Needless to say, John’s experience at war was traumatic. Zooming out, it is clear that Cuba was a flashpoint of the defining geopolitical contention of the 20th century between its dominant institutional forms—nation-states. This scale of organizational bloat and conflict were only possible because fiat currency enabled a few to harvest the economic surplus produced by millions. Had a hard money standard reigned, neither the US nor Russia could have grown to the scale of nation-state each would ultimately become. The control over money is an irresistible incentive, and having cracked the code to monopolize gold, every 20th century nation-state became centered on an anticapitalistic institution called the central bank. These twin competing resource strategies of statism—state capitalism and communism—were the products of the incentives related to monopolizable money. With control over money (and therefore people) firmly in place, each nation-state was then best equipped to maximize its own territorial expansion through the plundering of its own commonwealth.
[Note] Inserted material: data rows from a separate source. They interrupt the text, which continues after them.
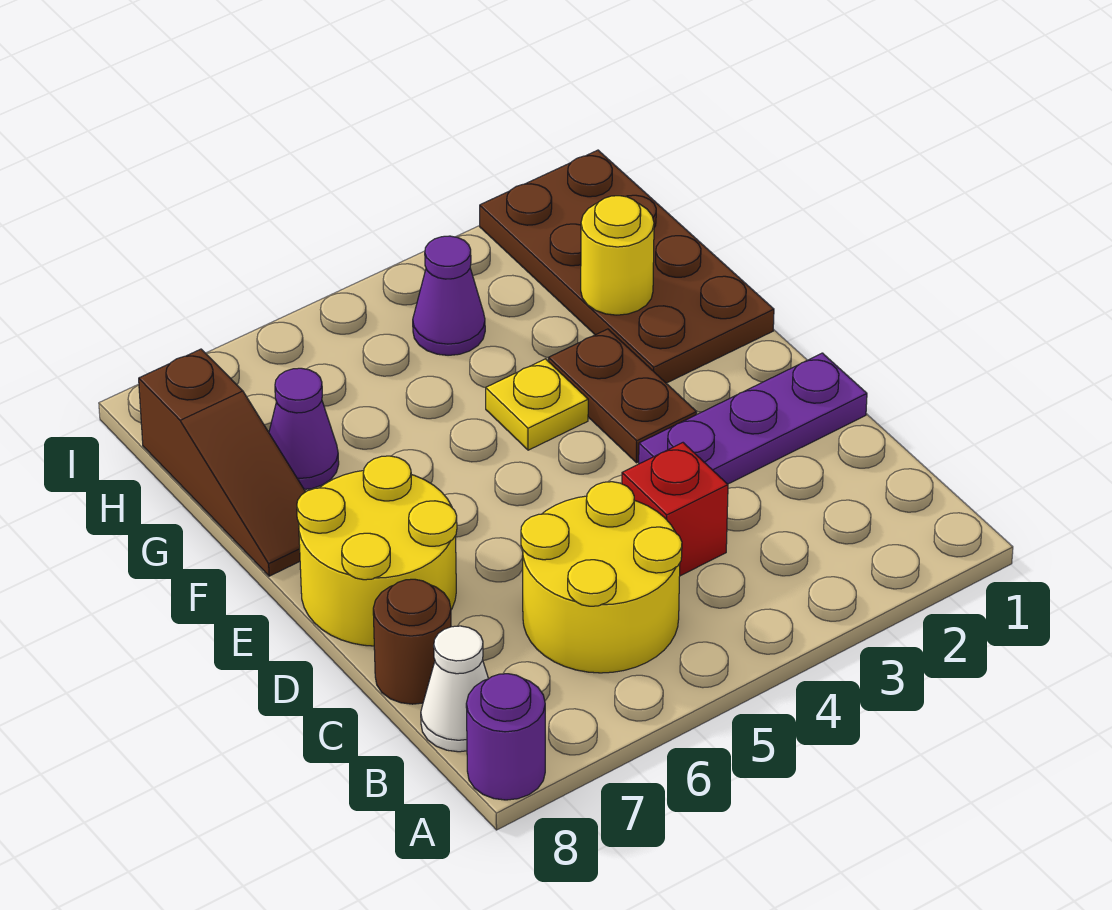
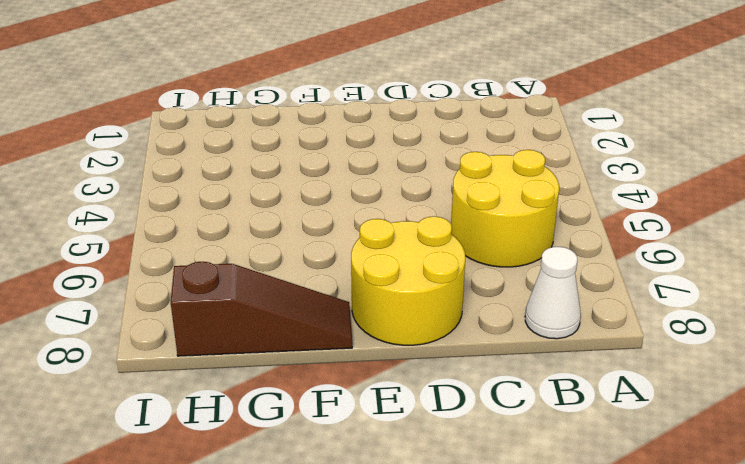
none -> purple round brick A8 level 1
none -> red brick C4 level 1
none -> brown round brick C8 level 1

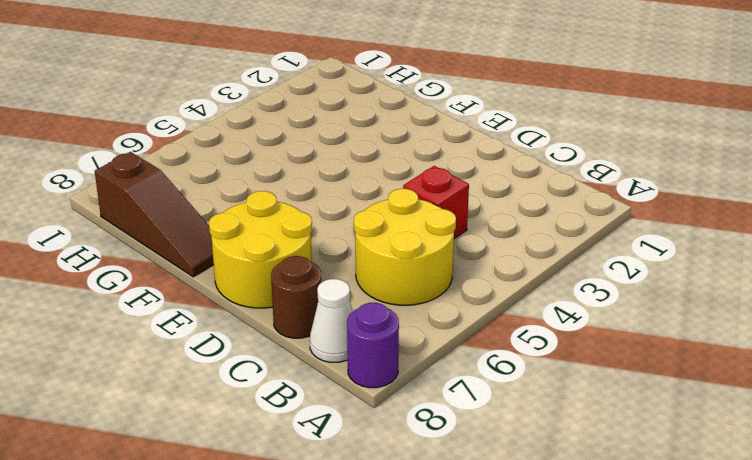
none -> purple plate D1:D3 level 1
none -> brown plate E3:F3 level 1
none -> brown plate F1:I2 level 1

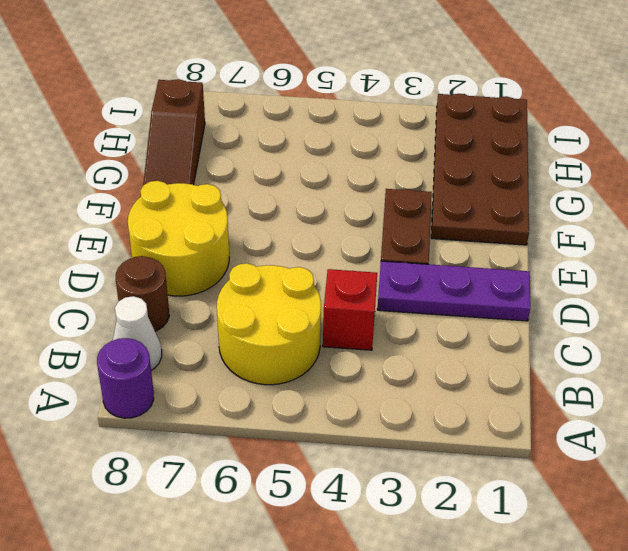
none -> yellow plate F4 level 1
none -> purple cone G7 level 1
none -> purple cone H4 level 1

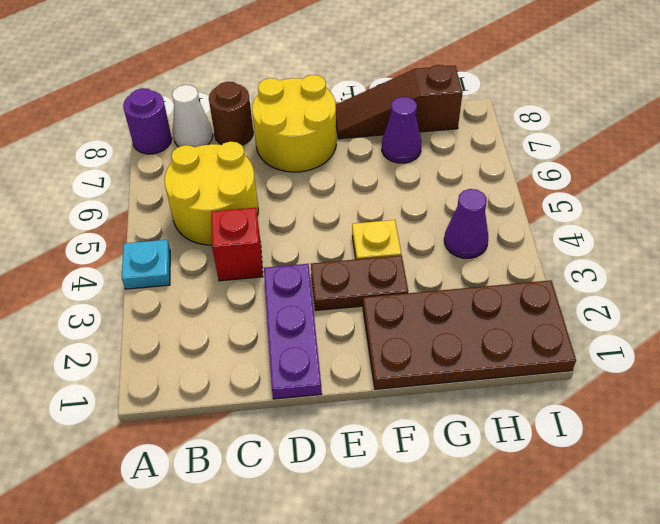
cyan plate A4 level 1 -> none
none -> yellow round brick G2 level 2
A collision of these interests is precisely what triggered the Cold War in which my grandfather was indirectly involved in Cuba.

20th century territorial contentions reached a climax in the Cuban Missile Crisis, where Soviet forces placed armaments within striking distance of North America. Following the US imperialist activities in Korea, the broader geopolitical frictions related to the Cold War contributed to the scathing of my grandfather’s soul, a wound that would fester throughout the rest of his life. Sent with a mission to destroy, John killed and destroyed, and his experiences serving the American fiat-currency-funded war machine ground down his humanity. He would return home a different man. Although he was always a good man, war flashbacks and other health issues impaired his competence as a parent. My understanding is that, as a girl, my mother was left with essentially zero supervision, contributing to her embroilment in many bad situations at a young age. She was abused and forced to grow up too fast. This would contribute to her later development of alcoholism, which would echo into my life as a rough childhood, one much different than hers, but with a similar outcome. Like my mom, I too became a child forced to grow up too fast. The living lie of fiat currency centralized power to the point of noxiousness: a poison that would infect my family across generations.

“A lie can run around the world why the truth is still putting on its shoes.” Lies are expedients, they can be used to cover up both intentional and unintentional errors. Since they can cover up errors, they prevent resources from being allocated to error-correction (the definition of intelligence). However, lies cannot persist over time, as the light of inquiry inevitability reveals reality. As Buddha said: “three things cannot be long hidden, the sun the moon the truth.” Reality, by definition, is that which persists over time. Truth then, defined as an accurate portrayal of reality, is timeless, meaning that it is immune to the ravages of time. Truth is inexpedient because it requires work to continually be discovered over time, as the only unchanging aspect of reality is that it is constantly changing. Truth in the pragmatic sphere is discovered through the process of inquiry intrinsic to competition: including debate, sport, and entrepreneurship. When the market for money was monopolized, competition was eliminated, and truth discovery failed. This breakdown culminated in the irredeemable promise called fiat currency: a tool great for expressing value across space but terrible for expressing value across time. As a purely truthful form of digital money with unchangeable rules that are clear for all to see, Bitcoin gives humans a tool that can express value across space and time with high fidelity through a network that is immune to monopolization. For these reasons, the magnitude of 20th century war machines in the Cold War cannot exist on a Bitcoin standard. This means that Bitcoin is the way we can interrupt the intergenerational echo of pain that hurt my grandfather John, my mother Susan, and me. Absorbing and healing from this wave of pain, instead of passing it on to my daughter, is important to me. This is why freedom is my “why” for Bitcoin.